The creation of metadata for each image will require an investment of time. In most cases, it will take much longer to describe an image than to digitize it. Some metadata elements may be available from documentation associated with the original photographs. Even if it is not entirely complete, this information can provide a good starting point for a more complete description of the photograph based on additional research.
Some libraries and museums have had good results in using crowdsourcing to discover additional information about historic photos. Once the image is digitized and preliminary metadata has been created, the organization can make the images available publicly and invite community members to contribute information on persons, places, and dates that they recognize. Librarians or collection curators can then follow-up to confirm any contributed metadata. Crowdsourcing not only helps the library enrich the metadata for its digital collection, but also represents an opportunity to strengthen its engagement with its community members.
Some type of collections management tool or digital asset management system will need to be implemented to bring together the digitized images and the descriptive metadata to create interfaces for searching, browsing, and viewing the digital images. These products will also provide the library with tools for ingesting the images, importing or entering metadata, and for other aspects of managing the collection.
Many different collection management tools are available for libraries and other types of institutions involved with managing digital images. In the library arena, commercial products such as OCLC's CONTENTdm or Ex Libris Rosetta have been widely implemented. Those interested in open source tools can consider products such as Fedora, Samvera, or Islandora. Several companies and non-profit organizations offer implementation and support services for open source products to libraries that may not have extensive expertise in-house.
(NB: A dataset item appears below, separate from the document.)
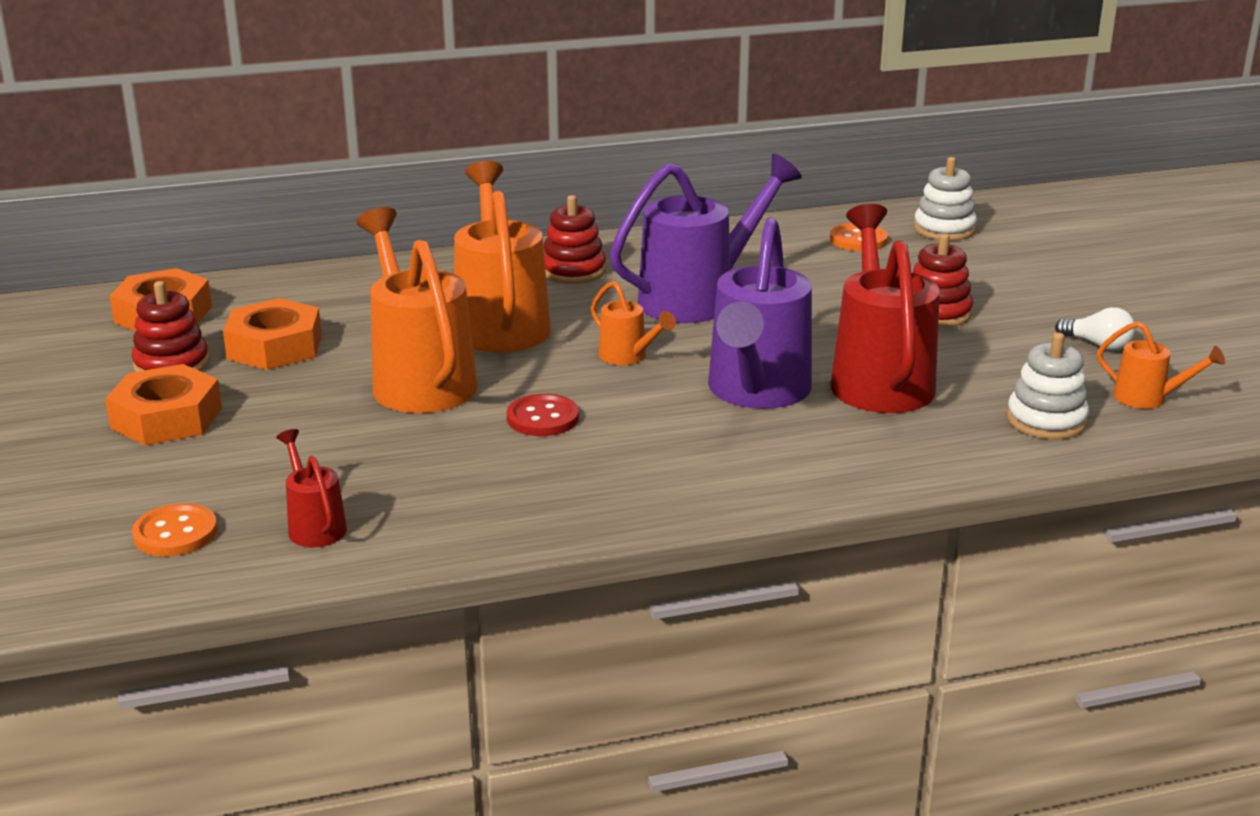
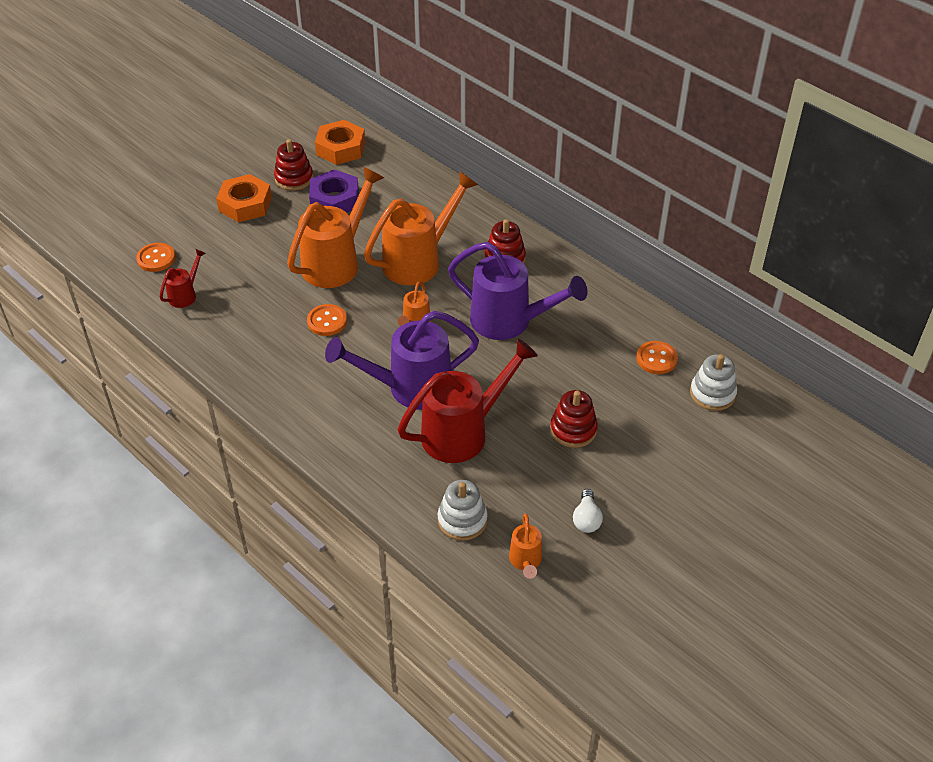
camera: 60 degrees right, 20 degrees up
(275, 347) = (334, 199): orange nut -> purple nut
(542, 418) = (327, 321): red button -> orange button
All these factors lead us back to the question regarding the features to specify for metadata creation and user-friendly patron interfaces. As we have noted, digitizing and providing access to a collection of photographs involves many layers of standards, workflow, and technical infrastructure. The specific features and capabilities of the technology products will also depend on the complexity and scale of the project. Collections including hundreds of thousands or millions of images will naturally require more industrial-strength technical infrastructure than smaller collections. As with other categories of technology products, we can't expect a one-sizefits- all solution. Finding the best environment for a project such as digitizing historic photographs will involve a thorough review of the expectations and requirements of the proposed collection and should take into consideration a broader digitization program that the library might want to incorporate into its ongoing operations.